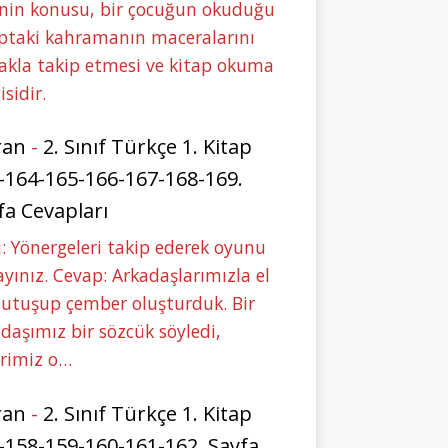
nin konusu, bir çocuğun okuduğu
ptaki kahramanın maceralarını
akla takip etmesi ve kitap okuma
isidir.
ran
-
2. Sınıf Türkçe 1. Kitap
-164-165-166-167-168-169.
fa Cevapları
: Yönergeleri takip ederek oyunu
yınız. Cevap: Arkadaşlarımızla el
tutuşup çember oluşturduk. Bir
daşımız bir sözcük söyledi,
erimiz o…
ran
-
2. Sınıf Türkçe 1. Kitap
-158-159-160-161-162. Sayfa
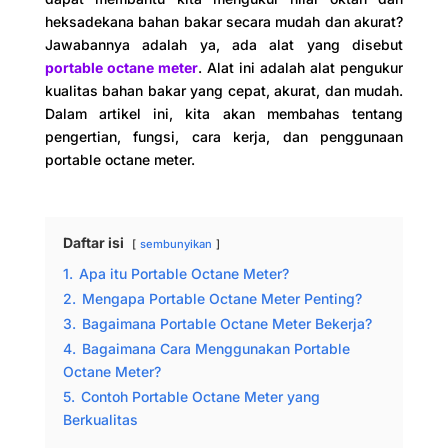
heksadekana bahan bakar secara mudah dan akurat?
Jawabannya adalah ya, ada alat yang disebut
portable octane meter
. Alat ini adalah alat pengukur
kualitas bahan bakar yang cepat, akurat, dan mudah.
Dalam artikel ini, kita akan membahas tentang
pengertian, fungsi, cara kerja, dan penggunaan
portable octane meter.
Daftar isi
sembunyikan
1.
Apa itu Portable Octane Meter?
2.
Mengapa Portable Octane Meter Penting?
3.
Bagaimana Portable Octane Meter Bekerja?
4.
Bagaimana Cara Menggunakan Portable
Octane Meter?
5.
Contoh Portable Octane Meter yang
Berkualitas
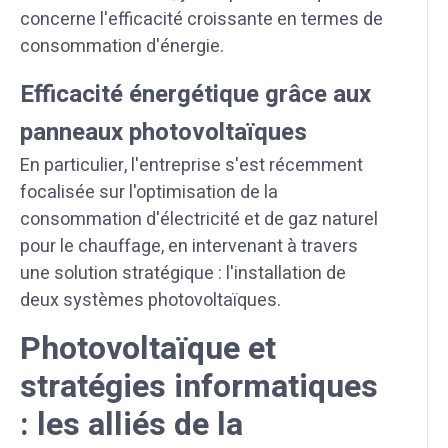
concerne l'efficacité croissante en termes de
consommation d'énergie.
Efficacité énergétique grâce aux
panneaux photovoltaïques
En particulier, l'entreprise s'est récemment
focalisée sur l'optimisation de la
consommation d'électricité et de gaz naturel
pour le chauffage, en intervenant à travers
une solution stratégique : l'installation de
deux systèmes photovoltaïques.
Photovoltaïque et
stratégies informatiques
: les alliés de la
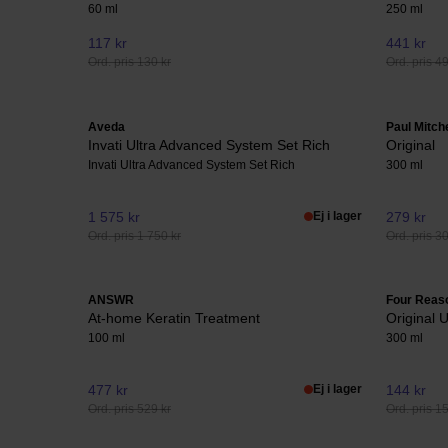
60 ml
250 ml
117 kr
441 kr
Ord. pris 130 kr
Ord. pris 4
Aveda
Paul Mitche
Invati Ultra Advanced System Set Rich
Original
Invati Ultra Advanced System Set Rich
300 ml
1 575 kr
Ej i lager
279 kr
Ord. pris 1 750 kr
Ord. pris 3
ANSWR
Four Reas
At-home Keratin Treatment
Original 
100 ml
300 ml
477 kr
Ej i lager
144 kr
Ord. pris 529 kr
Ord. pris 1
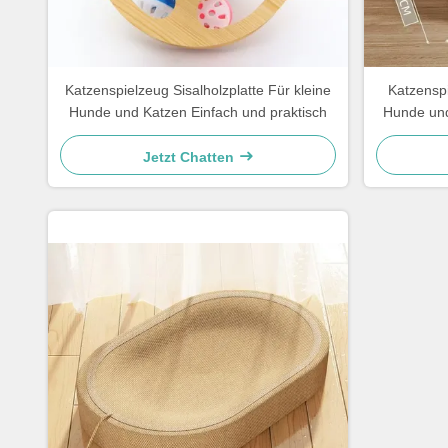
Katzenspielzeug Sisalholzplatte Für kleine
Katzenspi
Hunde und Katzen Einfach und praktisch
Hunde und
Jetzt Chatten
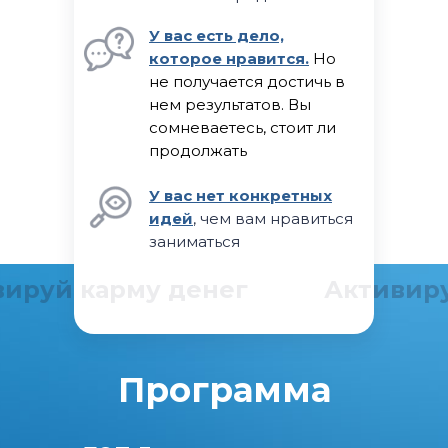
У вас есть дело,
которое нравится.
Но
не получается достичь в
нем результатов. Вы
сомневаетесь, стоит ли
продолжать
У вас нет конкретных
идей
, чем вам нравиться
заниматься
вируй карму денег
Активиру
Программа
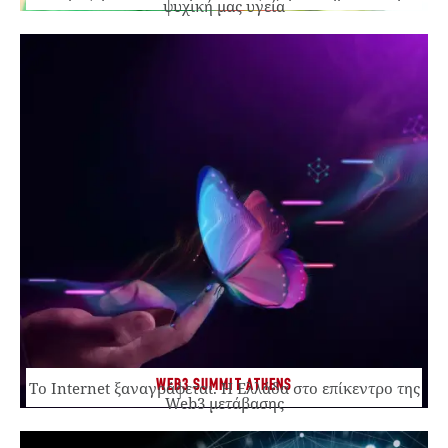
ψυχική μας υγεία
WEB3 SUMMIT ATHENS
Το Internet ξαναγράφεται. Η Ελλάδα στο επίκεντρο της
Web3 μετάβασης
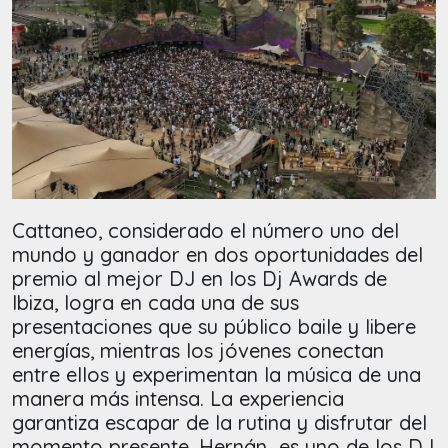
Cattaneo, considerado el número uno del
mundo y ganador en dos oportunidades del
premio al mejor DJ en los Dj Awards de
Ibiza, logra en cada una de sus
presentaciones que su público baile y libere
energías, mientras los jóvenes conectan
entre ellos y experimentan la música de una
manera más intensa. La experiencia
garantiza escapar de la rutina y disfrutar del
momento presente. Hernán es uno de los DJ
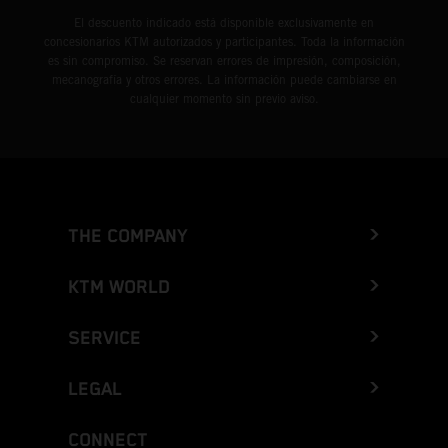
El descuento indicado está disponible exclusivamente en
concesionarios KTM autorizados y participantes. Toda la información
es sin compromiso. Se reservan errores de impresión, composición,
mecanografía y otros errores. La información puede cambiarse en
cualquier momento sin previo aviso.
THE COMPANY
KTM WORLD
SERVICE
LEGAL
CONNECT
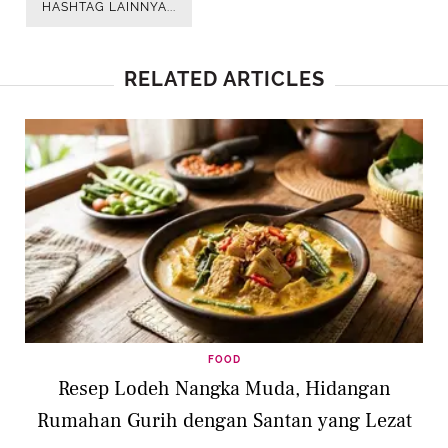
HASHTAG LAINNYA...
RELATED ARTICLES
FOOD
Resep Lodeh Nangka Muda, Hidangan
Rumahan Gurih dengan Santan yang Lezat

--- --- ---

• _Your assignment_: Count how many lines of the material above contain the string "Hunde", with case counting, and reply with the number alone.

• _Finished task_: 2